Group 18 | University of North Texas
Authors: Ashish Rathnakar Shetty · Kushal Sai Venigalla
This repository contains the complete implementation of our feature engineering framework for time-series data, submitted for CSCE 5222 (Feature Engineering) at UNT. Building on our Phase 1 proposal, we implemented and evaluated four feature engineering strategies across three tasks:
| Task | Dataset | Metric |
|---|---|---|
| Classification | UCR Archive (5 datasets) | Accuracy, F1-Score |
| Forecasting | ETTh1 (Electricity Transformer) | MSE, MAE |
| Anomaly Detection | WESAD-like PPG | F1-Score, ROC-AUC |
project2/
├── code/
│ ├── feature_engineering_pipeline.py # Main experiment script
│ ├── generate_figures.py # Visualization generator
│ └── README.md # Code documentation
├── figures/ # All generated plots (12 figures)
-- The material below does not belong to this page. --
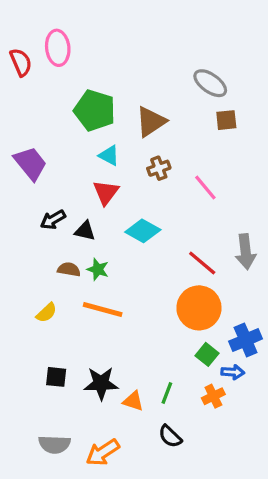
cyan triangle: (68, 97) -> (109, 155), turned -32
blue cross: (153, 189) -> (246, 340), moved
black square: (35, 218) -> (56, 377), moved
├── results/ # Experimental results (JSON)
├── report/
│ └── report.tex # IEEE LaTeX report (Overleaf-ready)
└── slides/
└── Group18_Presentation.pptx # Demo presentation
# 1. Install dependencies
pip install numpy pandas matplotlib seaborn scikit-learn lightgbm shap
# 2. Run the full pipeline (downloads datasets automatically)
cd code
python feature_engineering_pipeline.py
# 3. Generate all figures
python generate_figures.py- Classification: Catch22 + LightGBM improved accuracy by up to 6.3% over raw features (SyntheticControl). SHAP pruning removed 40% of features with zero accuracy loss.
- Forecasting: Lag + Rolling Statistics reduced MSE from 1.285 to 0.228 (82% improvement over raw lag-1 baseline).
- Anomaly Detection: SHAP-guided feature selection improved F1 from 0.581 to 0.710 compared to unguided Catch22.
All deliverables verified April 28, 2026.